- [TRECHO DO DOCUMENTO]
- - - -

O coordenador do Cimi afirma ainda que a ação dos parlamentares visa criar as condições para mercantilização progressiva das terras brasileiras, como expressa no Projeto de Lei 4059/2012, em tramitação no Congresso, que versa sobre a não mais restrições a compra de terras por estrangeiros. “A CPI é uma cortina de fumaça para esconder as ações que estão realizando na perspectiva de desnacionalização do território brasileiro”, afirma.

A reescrita das leis

Os povos indígenas têm denunciado a edição de projetos de lei que alteram os dispositivos constitucionais sobre a demarcação de terras. No centro da denúncia, classificam como gravíssima a ameaça ao direito ao território, materializada na Proposta de Emenda Constitucional (PEC) 215/2000, de autoria de Almir Moraes de Sá (PR-RR), que transfere do Poder Executivo para o Legislativo a atribuição da demarcação de terras indígenas, a titulação de terras quilombolas e a criação de unidades de conservação ambiental.

Mesmo já declarada inconstitucional em 2004 pelo parecer do deputado Luiz Couto (PT- PE), então relator da matéria na Comissão de Constituição e Justiça e Cidadania (CCJC), a PEC foi reapresentada em 2012 pelo então deputado Osmar Serraglio (PMDB-PR), atual ministro da Justiça, e aprovada na CCJC. Dois anos depois, em 2014, o mesmo deputado apresentou um substitutivo à PEC 215, com novas emendas e a inclusão da possibilidade de reabertura de processos administrativos já finalizados.  “Enquanto dormimos, eles prepararam novas leis para paralisar de vez a demarcação de terras, entregando tudo nas mãos de empresários, grileiros, garimpeiros, madeireiros, e nos intimidam com ameadas dentro de nossas próprias casas”, relata Alessandra Munduruku. A PEC 215 está sujeita à apreciação do plenário a qualquer momento.

“Essas leis são contra nós, indígenas, que não pensamos como capitalista. A gente não pensa em explorar nosso território pra ganhar dinheiro. É de pouquinho em pouquinho [o uso do território], não tirando raiz. A nossa cultura é de preservação. O agronegócio só explora nosso território, planta soja e milho… isso vai ser transportado para outro país pra enriquecer ainda mais algumas pessoas usando nosso território”, relata o presidente da Associação Terra Indígena do Xingu, Yakami Kuikuro, em resposta à declaração do presidente da Funai, Antônio Costa, em entrevista recente à BBC. Costa, pastor evangélico e no cargo há pouco mais de dois meses por indicação do Partido Social Cristão (PSC), defendeu que os povos indígenas “parados no tempo” devem ser inseridos à uma lógica de mercado como estratégia para manutenção de sustentabilidade, a exemplo dos indígenas americanos que “são produtivos, tem cassinos”, disse.

No Parque Nacional do Xingu a lógica de mercado se impõe com força. Yakami denuncia o alto uso de agrotóxicos nas plantações de commodities, em especial a soja, nas fazendas próximas. “O grande problema que estamos enfrentando é o desmatamento em torno do território e a poluição causada pelo uso de agrotóxicos. Dos três leitos de rio, um já está careca. A associação luta para assegurar cultura e patrimônio genético do território”, relata. Ele denuncia ainda a construção da BR-242 para escoamento de soja transgênica, a dois quilômetros do Parque Nacional. O Parque reúne 16 etnias indígenas em uma área de 26.420 quilômetros quadrados.

- - - -

- [DADOS FORNECIDOS]
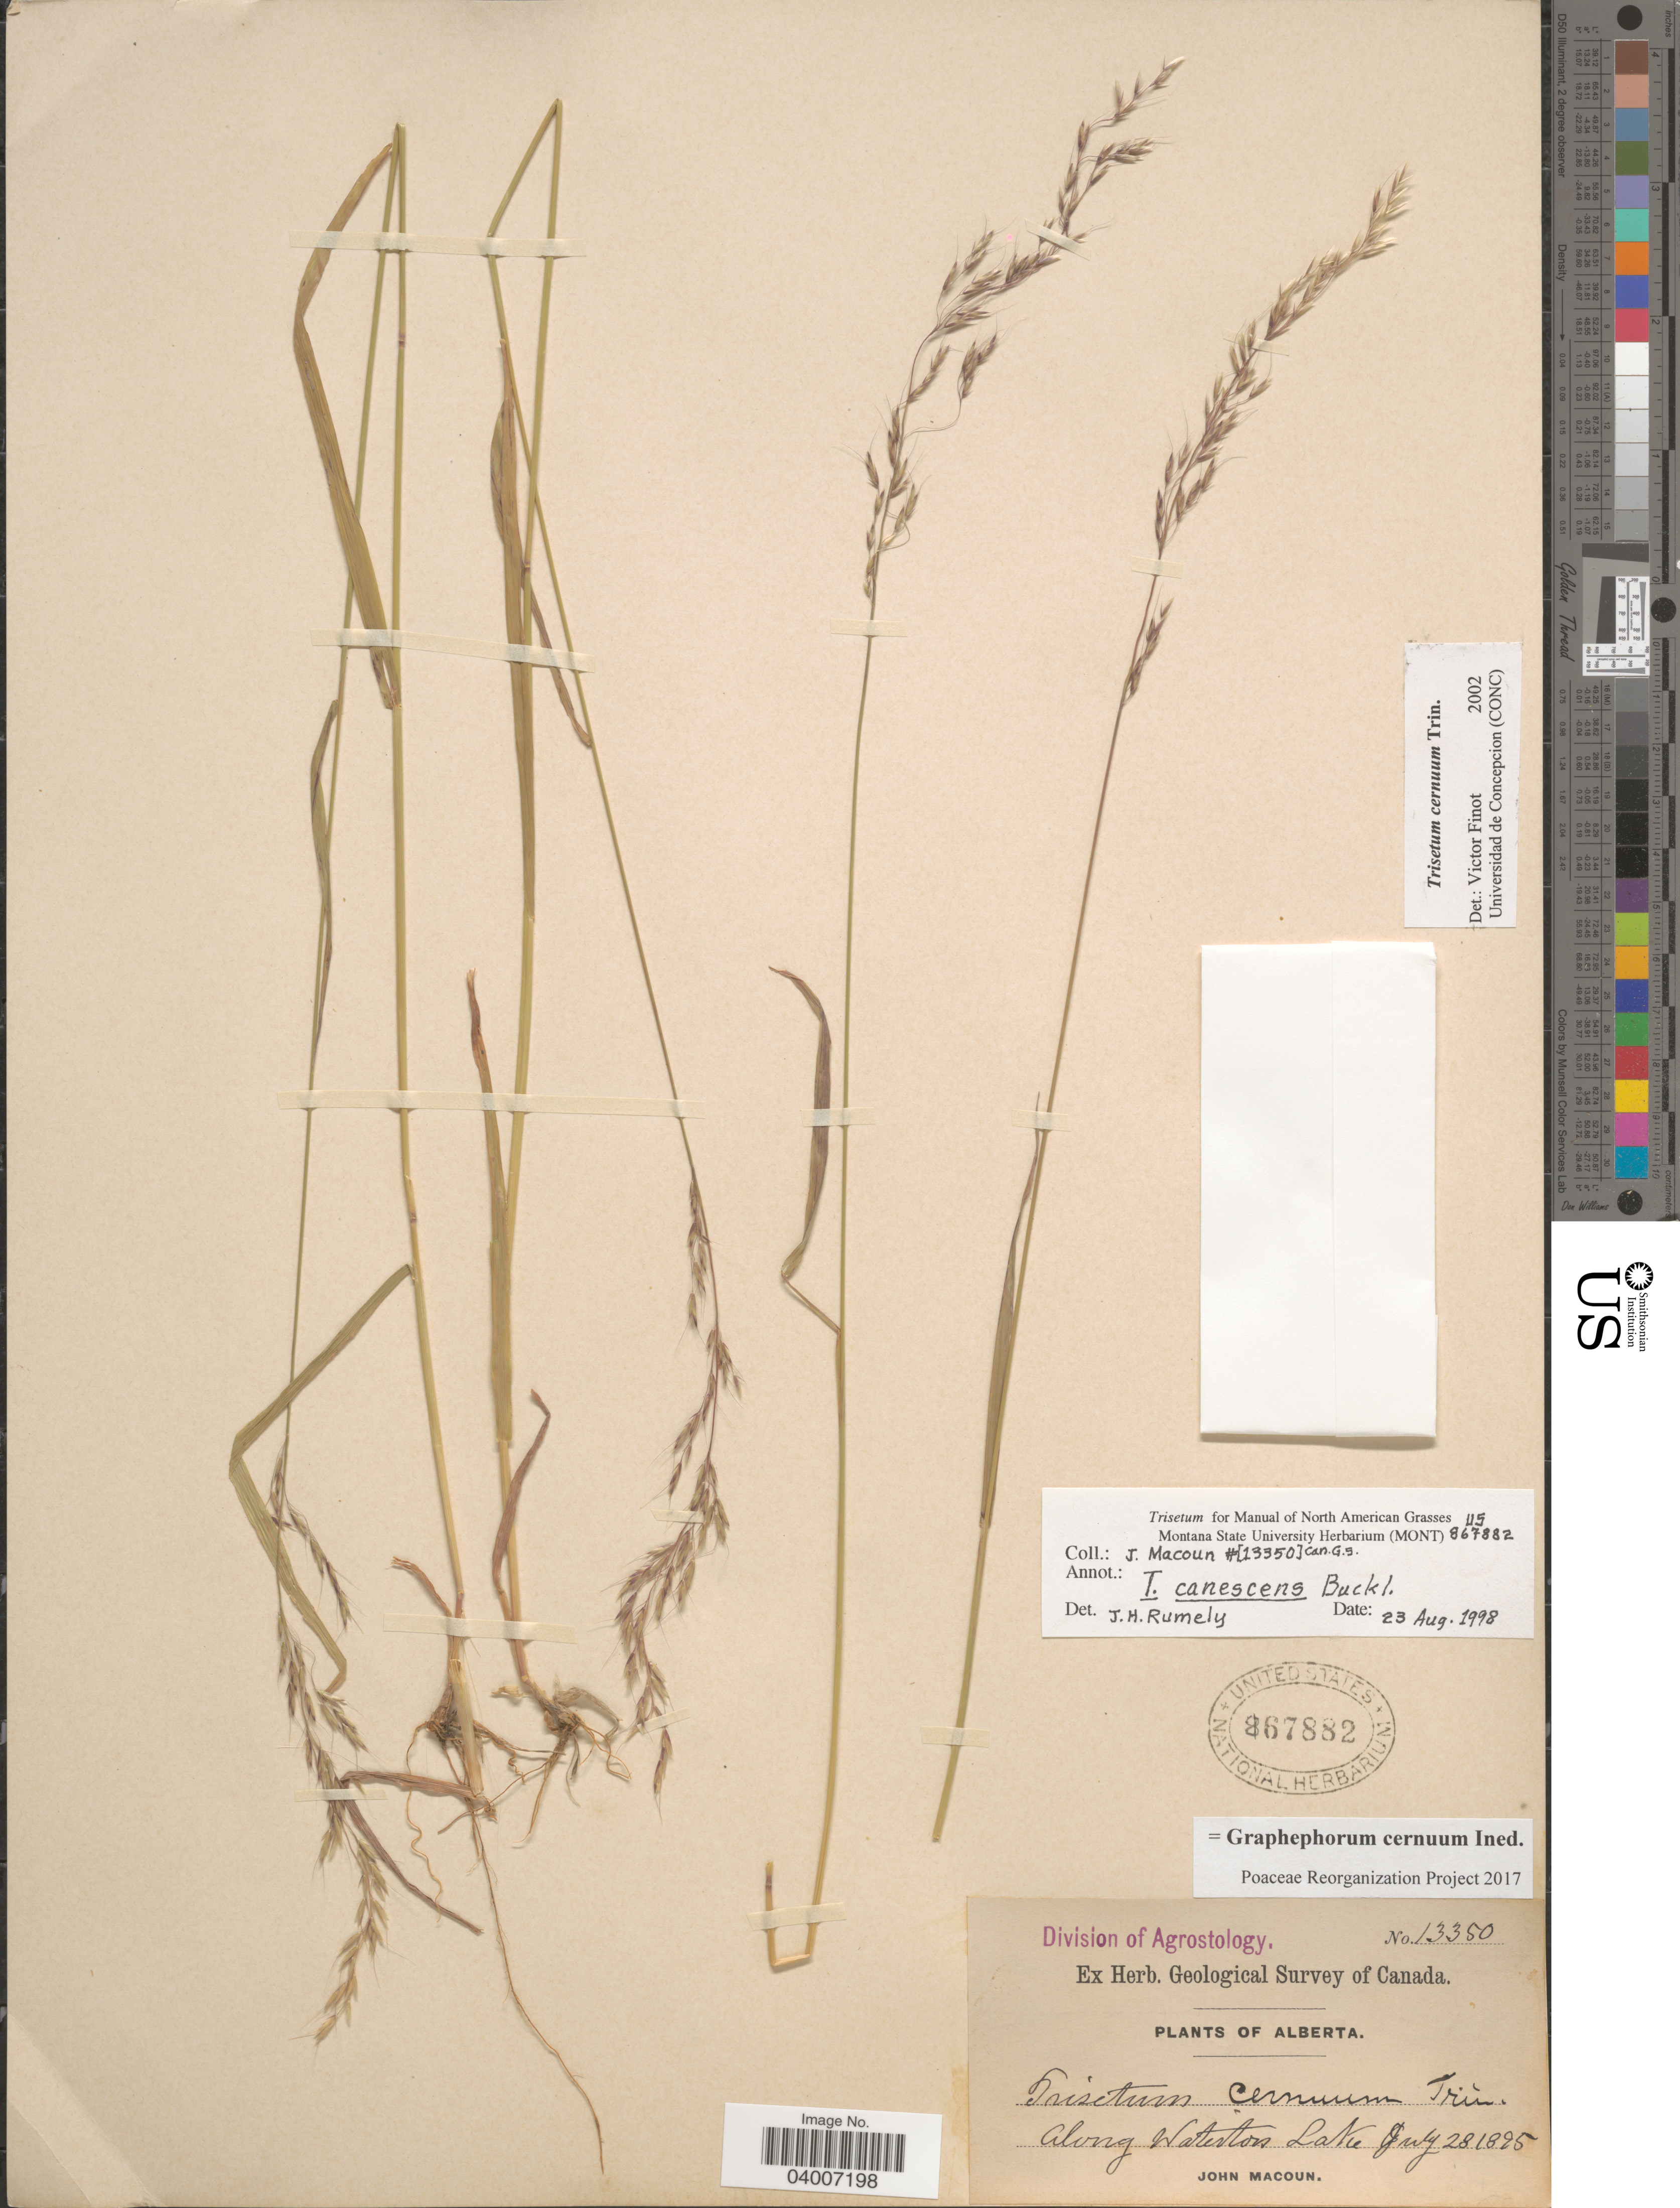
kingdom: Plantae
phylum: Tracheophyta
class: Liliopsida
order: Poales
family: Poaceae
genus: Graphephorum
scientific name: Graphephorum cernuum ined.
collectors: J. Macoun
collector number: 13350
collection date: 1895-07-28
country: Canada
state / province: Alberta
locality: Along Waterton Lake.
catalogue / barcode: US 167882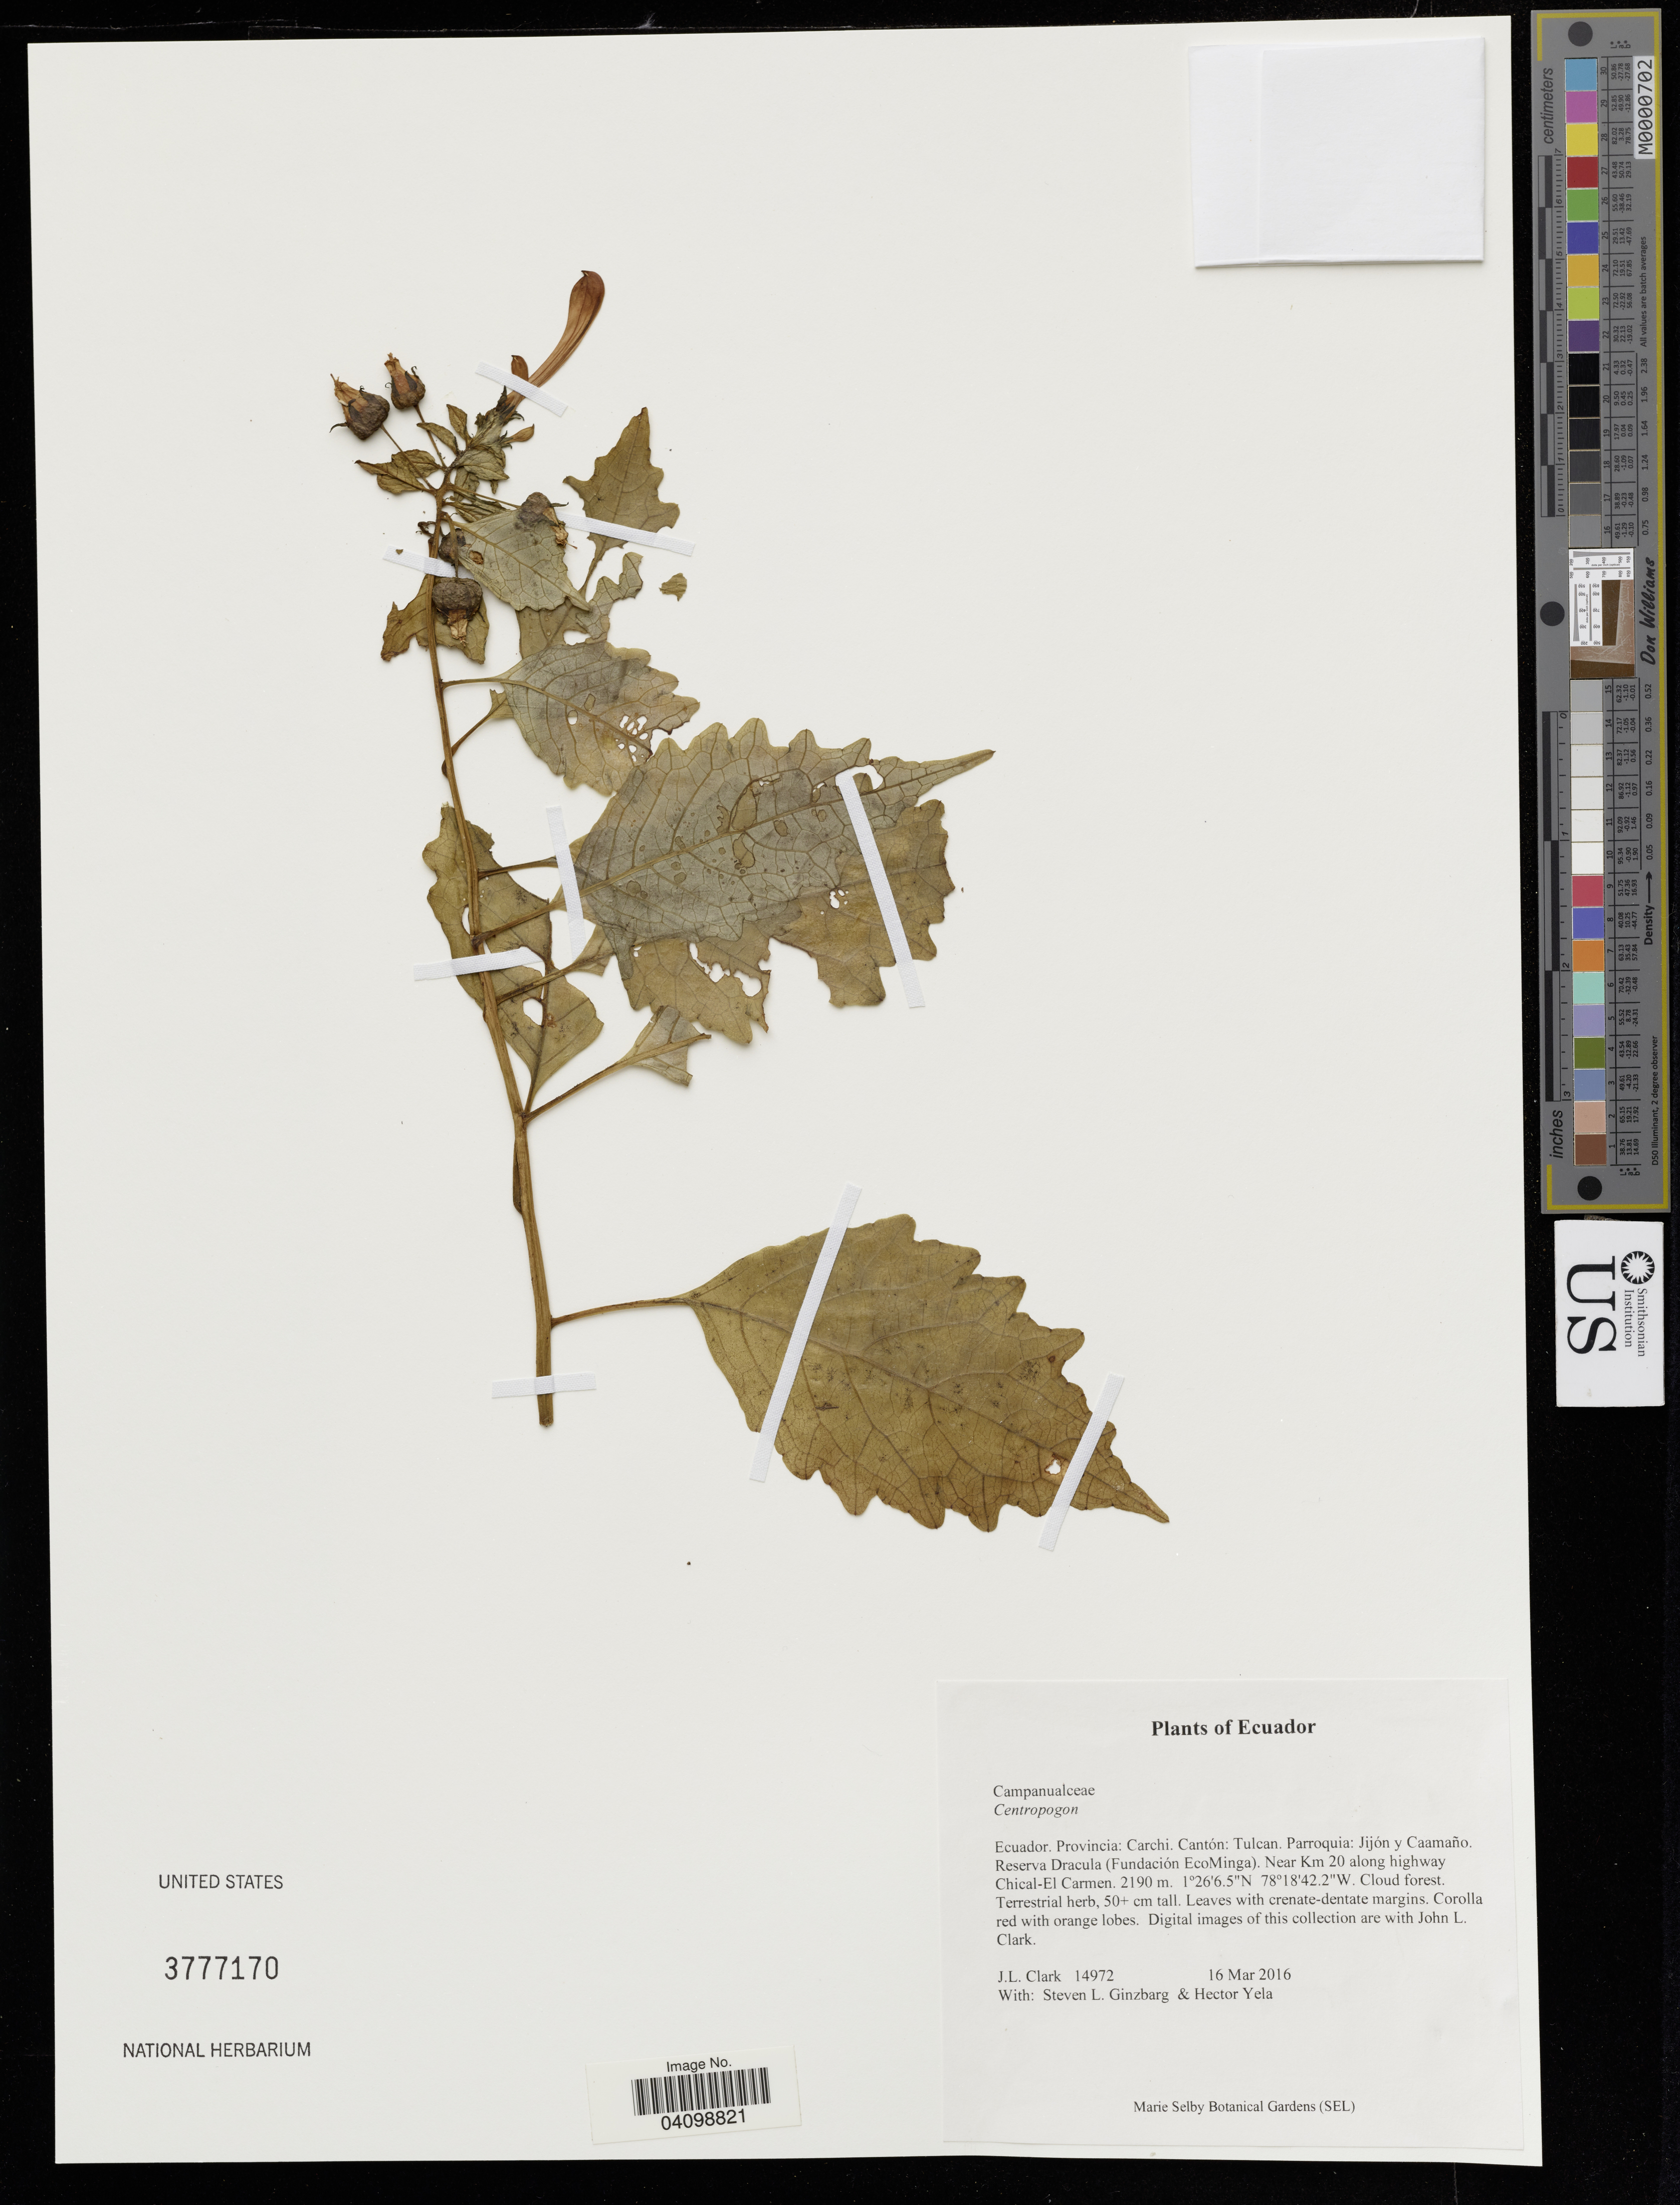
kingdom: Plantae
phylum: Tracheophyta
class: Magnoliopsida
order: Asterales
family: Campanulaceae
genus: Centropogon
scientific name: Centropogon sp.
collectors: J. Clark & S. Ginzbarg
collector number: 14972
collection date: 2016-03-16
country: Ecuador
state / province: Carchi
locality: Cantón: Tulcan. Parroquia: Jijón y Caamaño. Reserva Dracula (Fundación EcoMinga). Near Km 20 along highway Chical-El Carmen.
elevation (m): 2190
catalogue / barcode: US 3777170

- - - -

- [CONJUNTO DE TAREFAS]
1: Devolva, sem qualquer alteração, a parte do trecho do documento que começa em "No Parque Nacional" e termina em "26.420 quilômetros quadrados.".
2: De acordo com o trecho do documento, quantas etnias indígenas o Parque Nacional do Xingu reúne?

- [SOLUÇÕES POR TAREFA]
1:
No Parque Nacional do Xingu a lógica de mercado se impõe com força. Yakami denuncia o alto uso de agrotóxicos nas plantações de commodities, em especial a soja, nas fazendas próximas. “O grande problema que estamos enfrentando é o desmatamento em torno do território e a poluição causada pelo uso de agrotóxicos. Dos três leitos de rio, um já está careca. A associação luta para assegurar cultura e patrimônio genético do território”, relata. Ele denuncia ainda a construção da BR-242 para escoamento de soja transgênica, a dois quilômetros do Parque Nacional. O Parque reúne 16 etnias indígenas em uma área de 26.420 quilômetros quadrados.

2: O Parque reúne 16 etnias indígenas.